In the US, roughly one-third of the US$800-billion, two-year stimulus package comprises tax cuts (to stimulate consumer spending); one-third is public outlays on roads, schools, power and other infrastructure; and one-third takes the forms of federal transfers to state and local governments for health care, unemployment insurance, school salaries and the like.

Stimulus packages are controversial, because they increase budget deficits, and thus imply the need to cut spending or raise taxes sometime in the near future.

The question is whether they successfully boost output and jobs in the short term, and, if so, whether they do enough to compensate for the inevitable budget problems down the road. The true effectiveness of these packages is not clear.

An early assessment of the stimulus packages suggests that China's program has worked well.

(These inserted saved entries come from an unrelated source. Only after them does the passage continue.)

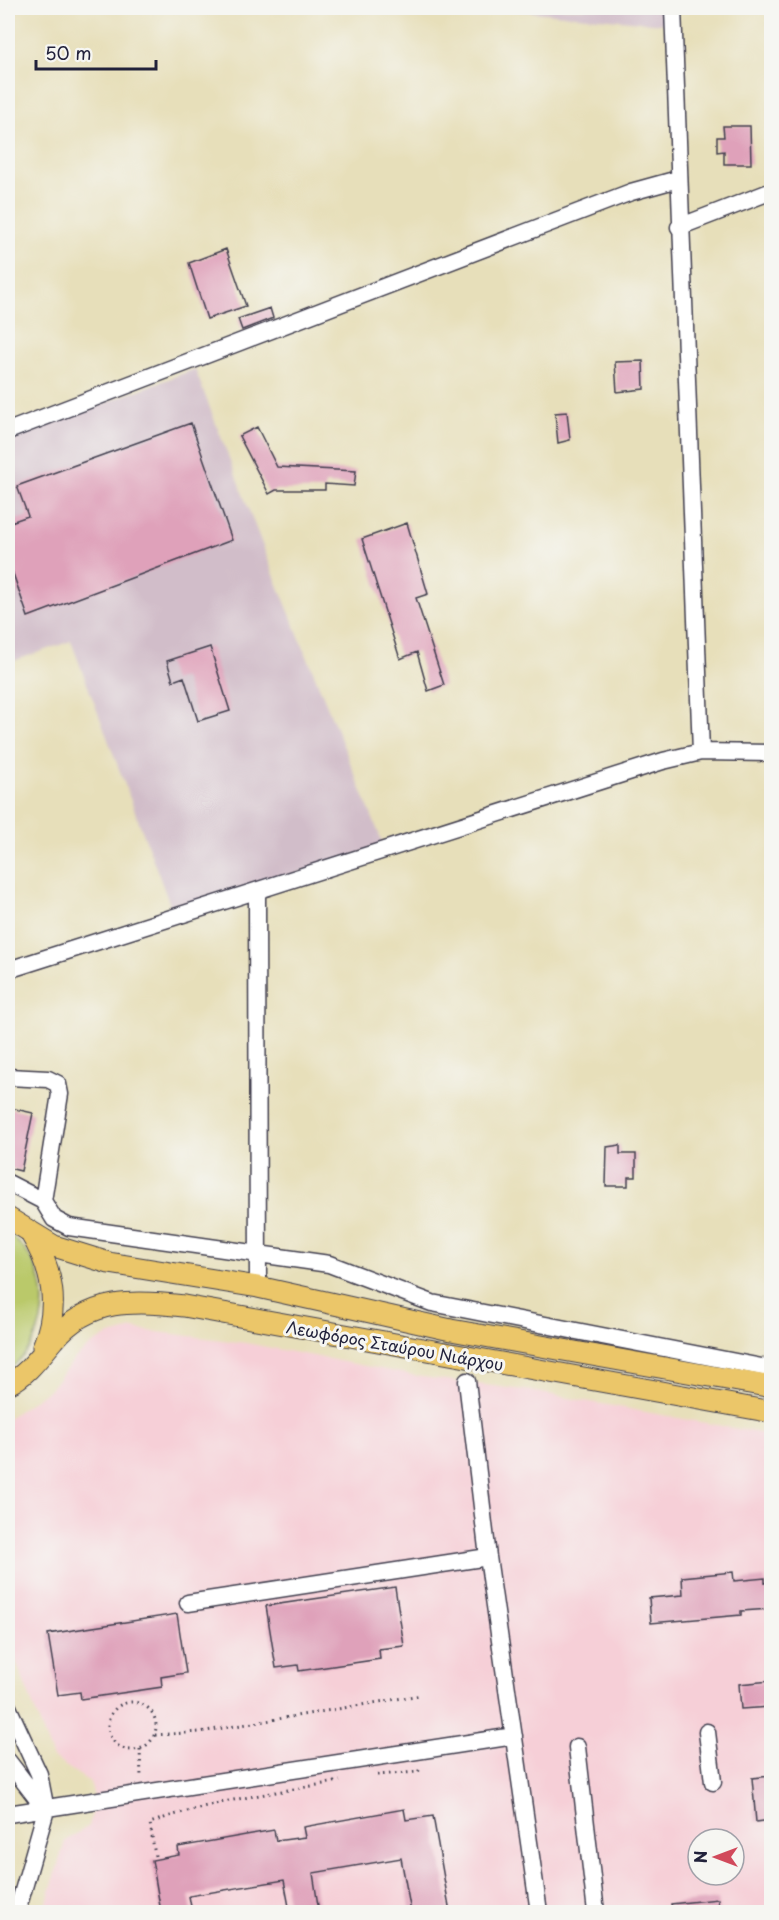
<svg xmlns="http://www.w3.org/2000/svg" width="779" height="1920" font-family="'Playpen Sans',sans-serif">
<rect width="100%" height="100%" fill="#f6f6f2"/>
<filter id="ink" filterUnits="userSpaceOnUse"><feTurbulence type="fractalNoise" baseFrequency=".0167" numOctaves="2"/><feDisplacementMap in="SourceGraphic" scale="12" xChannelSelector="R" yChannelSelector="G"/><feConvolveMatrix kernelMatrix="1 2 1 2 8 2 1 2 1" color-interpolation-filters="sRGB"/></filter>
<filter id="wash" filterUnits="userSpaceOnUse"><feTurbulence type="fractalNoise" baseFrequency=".008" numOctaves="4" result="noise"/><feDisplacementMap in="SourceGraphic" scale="24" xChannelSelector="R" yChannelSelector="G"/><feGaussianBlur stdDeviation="1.35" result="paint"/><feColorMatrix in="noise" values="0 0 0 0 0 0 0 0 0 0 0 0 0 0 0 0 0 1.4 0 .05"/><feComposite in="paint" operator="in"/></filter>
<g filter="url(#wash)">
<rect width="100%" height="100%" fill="#e7dfba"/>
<path fill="#f6cfd7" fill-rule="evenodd" d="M133,1329l113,14 176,34 109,14 240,44v477h-727l21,-71 24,-15 6,-25 -5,-19 -37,-24 -45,-118v-222l42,-29 25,-31 16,-13 16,-9zM698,1839h36v36h-36z"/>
<path fill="#d1bdc9" d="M488,8h175v16z
M195,369l75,196 114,281 -211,67 -102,-272 -63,22v-224z"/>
<path fill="#bac96b" stroke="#6e7653" stroke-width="1.5" d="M8,1234c47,33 46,103 0,136z"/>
<g id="blocks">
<path fill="#dfa1ba" d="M723,126h27l1,38h-27v-13l-7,1v-15h7z
M226,249l20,57 -39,13 -18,-56z
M270,308l3,10 -31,12 -4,-11z
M643,361l1,28 -27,3 -2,-30z
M567,412l3,28 -12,3 -3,-30z
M191,423l41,117 -204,77 -20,-58v-36l20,-7 -11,-30z
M257,427l20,40 79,4 -2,15 -29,-2v6h-49l-7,4 -30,-58z
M407,523l21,71 -12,4 28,87 -16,6 -11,-39 -17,7 -38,-120z
M210,647l20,64 -32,10 -14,-44 -11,4 -6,-20z
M11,1108l22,5 -12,58 -13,-3v-48z
M620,1145v9h16v23h-8v9h-22l1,-39z
M733,1572l1,9 31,-3v5l6,-1v27l-30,2v4l-90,8 -2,-25 34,-3 -1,-18z
M395,1587l9,59 -25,3 1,10 -81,12 -1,-6 -22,3 -10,-62z
M177,1614l9,59 -25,4 1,10 -81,12 -1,-7 -22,3 -10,-61z
M771,1681v26l-30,2 -2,-25z
M771,1776v44l-15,2 -4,-44z
M404,1809l2,11 27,-4 17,96h-39l-10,-54 -88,15 6,39h-29l-6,-32 -95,16 3,16h-31l-9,-52 27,-5 -1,-8 96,-17 2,11 29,-4 -2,-10z
M718,1899l1,13h-47l-1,-8z"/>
</g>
</g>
<g filter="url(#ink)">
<use href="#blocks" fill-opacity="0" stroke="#403e4e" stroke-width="1.5"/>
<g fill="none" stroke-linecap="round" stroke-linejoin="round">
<defs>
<path id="minor" d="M673,8l28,744
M679,227l93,-36
M8,431l623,-239 47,-13
M257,891l1,396
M8,970l655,-209 38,-9 71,1
M8,1077l40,2 10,5 2,10 -17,107
M8,1183l35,18 11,18 15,8 260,37 103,39 340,66
M467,1381l21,176 51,355
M188,1603l300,-46
M8,1707l31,67 7,36 -29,102
M707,1732l6,50
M577,1747l19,165
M8,1761l37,48
M8,1814l506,-78"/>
<path id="major" d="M8,1218l46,28 55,17 149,24 193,43 321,57
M30,1232c23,38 30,74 13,115
M8,1384c19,-9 32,-28 46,-44 34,-42 81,-40 130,-34l588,106"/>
</defs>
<use href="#minor" stroke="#403e4e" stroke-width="19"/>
<use href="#major" stroke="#403e4e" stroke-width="23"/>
<path stroke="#403e4e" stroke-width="3" stroke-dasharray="1.5 4.5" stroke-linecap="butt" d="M108 1726a24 24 0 1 1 48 0a24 24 0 1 1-48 0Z
M155,1735l45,-3 221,-37
M140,1749l1,28
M377,1775l41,-3 3,-5
M155,1856l-5,-33c62,-23 126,-30 190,-42"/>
<use href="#minor" stroke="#fff" stroke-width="16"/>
<use href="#major" stroke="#ebc669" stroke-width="21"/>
</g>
</g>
<g text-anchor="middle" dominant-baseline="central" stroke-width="6" stroke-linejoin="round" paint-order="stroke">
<g font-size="16" fill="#22223b" stroke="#f6f6f2">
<text transform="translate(395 1345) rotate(10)">Λεωφόρος Σταύρου Νιάρχου</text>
</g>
</g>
<rect width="779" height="1920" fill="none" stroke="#f6f6f2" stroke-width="30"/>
<g transform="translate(716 1857) rotate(270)"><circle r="28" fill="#f6f6f2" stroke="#a1a1a9" stroke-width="1.5"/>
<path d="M0-4.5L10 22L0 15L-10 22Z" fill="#d1495b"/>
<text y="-9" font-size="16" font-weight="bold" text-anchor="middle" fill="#22223b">N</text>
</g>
<path d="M36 60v9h120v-9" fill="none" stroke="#22223b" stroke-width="3"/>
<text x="45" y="60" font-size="18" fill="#22223b" stroke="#f6f6f2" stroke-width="4.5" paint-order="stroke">50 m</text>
</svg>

The sharp fall in China's exports to the US has been compensated by a sharp rise in the Chinese government's spending on infrastructure - say, on subway construction in China's biggest cities.

In the US, the verdict is less clear. The tax cut has probably been saved rather than spent. The infrastructure component has not yet been spent because of long lags in turning the US stimulus package into real construction projects.

The third part - the transfer to state and local governments - almost surely has been successful in maintaining spending on schools, health and the unemployed.

In short, the US stimulus effects on spending have probably been positive but small, and without a decisive effect on the economy.

When the crisis deepened a year ago, Barrack Obama introduced into the presidential campaign the theme of a "green recovery," based on a surge of investment in renewable energy, new electric vehicles, environmentally efficient "green" buildings, and ecologically sound agriculture.

In the heat of the battle against financial panic, policy attention turned away from that green recovery. Now the US needs to return to this important idea.